▶ _ASSIGNED TASK_: Lay out the text of every entry as a numbered list, one line per item, with blank lines left out.

────────────────────

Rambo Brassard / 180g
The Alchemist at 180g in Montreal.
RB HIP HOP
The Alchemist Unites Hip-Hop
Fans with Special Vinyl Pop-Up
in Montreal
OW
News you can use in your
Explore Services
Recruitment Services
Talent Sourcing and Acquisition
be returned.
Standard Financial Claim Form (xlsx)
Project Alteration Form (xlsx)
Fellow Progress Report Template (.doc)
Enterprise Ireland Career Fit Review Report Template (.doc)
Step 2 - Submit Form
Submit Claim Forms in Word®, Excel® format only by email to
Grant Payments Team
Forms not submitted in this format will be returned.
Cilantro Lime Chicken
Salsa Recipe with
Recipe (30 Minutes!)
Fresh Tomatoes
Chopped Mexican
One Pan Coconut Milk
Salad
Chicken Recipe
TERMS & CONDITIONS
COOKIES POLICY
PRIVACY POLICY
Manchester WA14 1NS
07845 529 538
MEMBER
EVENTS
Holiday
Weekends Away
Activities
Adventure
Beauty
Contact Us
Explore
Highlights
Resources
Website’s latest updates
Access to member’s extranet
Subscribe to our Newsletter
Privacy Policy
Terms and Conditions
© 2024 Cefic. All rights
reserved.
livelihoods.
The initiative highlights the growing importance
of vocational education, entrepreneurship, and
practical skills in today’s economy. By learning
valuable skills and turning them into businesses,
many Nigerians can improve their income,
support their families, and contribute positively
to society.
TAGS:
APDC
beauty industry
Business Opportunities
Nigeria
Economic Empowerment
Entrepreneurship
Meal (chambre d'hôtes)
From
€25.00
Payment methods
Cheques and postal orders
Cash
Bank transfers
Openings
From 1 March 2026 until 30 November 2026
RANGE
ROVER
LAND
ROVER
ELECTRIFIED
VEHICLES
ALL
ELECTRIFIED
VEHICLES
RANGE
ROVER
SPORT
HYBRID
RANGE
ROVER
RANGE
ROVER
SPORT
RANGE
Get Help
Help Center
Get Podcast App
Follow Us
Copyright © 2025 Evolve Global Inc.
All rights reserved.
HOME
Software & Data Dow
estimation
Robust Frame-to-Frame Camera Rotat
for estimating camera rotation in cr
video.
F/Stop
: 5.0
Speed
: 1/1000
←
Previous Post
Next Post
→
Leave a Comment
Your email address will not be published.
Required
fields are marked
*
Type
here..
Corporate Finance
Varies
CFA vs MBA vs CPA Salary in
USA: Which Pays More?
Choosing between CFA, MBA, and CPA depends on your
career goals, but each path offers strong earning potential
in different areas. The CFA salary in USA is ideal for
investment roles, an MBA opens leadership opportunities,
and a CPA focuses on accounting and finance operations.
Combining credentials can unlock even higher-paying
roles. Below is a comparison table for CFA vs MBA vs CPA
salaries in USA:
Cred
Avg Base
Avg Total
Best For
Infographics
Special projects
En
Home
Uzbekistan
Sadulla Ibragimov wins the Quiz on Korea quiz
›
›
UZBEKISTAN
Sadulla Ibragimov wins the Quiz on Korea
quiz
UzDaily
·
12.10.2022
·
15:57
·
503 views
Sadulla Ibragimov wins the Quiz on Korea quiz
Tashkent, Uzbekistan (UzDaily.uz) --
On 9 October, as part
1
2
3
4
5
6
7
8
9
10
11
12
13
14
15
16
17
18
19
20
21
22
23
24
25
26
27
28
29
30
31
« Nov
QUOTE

────────────────────

▶ _TASK RESPONSE_:
1. Rambo Brassard / 180g
2. The Alchemist at 180g in Montreal.
3. RB HIP HOP
4. The Alchemist Unites Hip-Hop
5. Fans with Special Vinyl Pop-Up
6. in Montreal
7. OW
8. News you can use in your
9. Explore Services
10. Recruitment Services
11. Talent Sourcing and Acquisition
12. be returned.
13. Standard Financial Claim Form (xlsx)
14. Project Alteration Form (xlsx)
15. Fellow Progress Report Template (.doc)
16. Enterprise Ireland Career Fit Review Report Template (.doc)
17. Step 2 - Submit Form
18. Submit Claim Forms in Word®, Excel® format only by email to
19. Grant Payments Team
20. Forms not submitted in this format will be returned.
21. Cilantro Lime Chicken
22. Salsa Recipe with
23. Recipe (30 Minutes!)
24. Fresh Tomatoes
25. Chopped Mexican
26. One Pan Coconut Milk
27. Salad
28. Chicken Recipe
29. TERMS & CONDITIONS
30. COOKIES POLICY
31. PRIVACY POLICY
32. Manchester WA14 1NS
33. 07845 529 538
34. MEMBER
35. EVENTS
36. Holiday
37. Weekends Away
38. Activities
39. Adventure
40. Beauty
41. Contact Us
42. Explore
43. Highlights
44. Resources
45. Website’s latest updates
46. Access to member’s extranet
47. Subscribe to our Newsletter
48. Privacy Policy
49. Terms and Conditions
50. © 2024 Cefic. All rights
51. reserved.
52. livelihoods.
53. The initiative highlights the growing importance
54. of vocational education, entrepreneurship, and
55. practical skills in today’s economy. By learning
56. valuable skills and turning them into businesses,
57. many Nigerians can improve their income,
58. support their families, and contribute positively
59. to society.
60. TAGS:
61. APDC
62. beauty industry
63. Business Opportunities
64. Nigeria
65. Economic Empowerment
66. Entrepreneurship
67. Meal (chambre d'hôtes)
68. From
69. €25.00
70. Payment methods
71. Cheques and postal orders
72. Cash
73. Bank transfers
74. Openings
75. From 1 March 2026 until 30 November 2026
76. RANGE
77. ROVER
78. LAND
79. ROVER
80. ELECTRIFIED
81. VEHICLES
82. ALL
83. ELECTRIFIED
84. VEHICLES
85. RANGE
86. ROVER
87. SPORT
88. HYBRID
89. RANGE
90. ROVER
91. RANGE
92. ROVER
93. SPORT
94. RANGE
95. Get Help
96. Help Center
97. Get Podcast App
98. Follow Us
99. Copyright © 2025 Evolve Global Inc.
100. All rights reserved.
101. HOME
102. Software & Data Dow
103. estimation
104. Robust Frame-to-Frame Camera Rotat
105. for estimating camera rotation in cr
106. video.
107. F/Stop
108. : 5.0
109. Speed
110. : 1/1000
111. ←
112. Previous Post
113. Next Post
114. →
115. Leave a Comment
116. Your email address will not be published.
117. Required
118. fields are marked
119. *
120. Type
121. here..
122. Corporate Finance
123. Varies
124. CFA vs MBA vs CPA Salary in
125. USA: Which Pays More?
126. Choosing between CFA, MBA, and CPA depends on your
127. career goals, but each path offers strong earning potential
128. in different areas. The CFA salary in USA is ideal for
129. investment roles, an MBA opens leadership opportunities,
130. and a CPA focuses on accounting and finance operations.
131. Combining credentials can unlock even higher-paying
132. roles. Below is a comparison table for CFA vs MBA vs CPA
133. salaries in USA:
134. Cred
135. Avg Base
136. Avg Total
137. Best For
138. Infographics
139. Special projects
140. En
141. Home
142. Uzbekistan
143. Sadulla Ibragimov wins the Quiz on Korea quiz
144. ›
145. ›
146. UZBEKISTAN
147. Sadulla Ibragimov wins the Quiz on Korea
148. quiz
149. UzDaily
150. ·
151. 12.10.2022
152. ·
153. 15:57
154. ·
155. 503 views
156. Sadulla Ibragimov wins the Quiz on Korea quiz
157. Tashkent, Uzbekistan (UzDaily.uz) --
158. On 9 October, as part
159. 1
160. 2
161. 3
162. 4
163. 5
164. 6
165. 7
166. 8
167. 9
168. 10
169. 11
170. 12
171. 13
172. 14
173. 15
174. 16
175. 17
176. 18
177. 19
178. 20
179. 21
180. 22
181. 23
182. 24
183. 25
184. 26
185. 27
186. 28
187. 29
188. 30
189. 31
190. « Nov
191. QUOTE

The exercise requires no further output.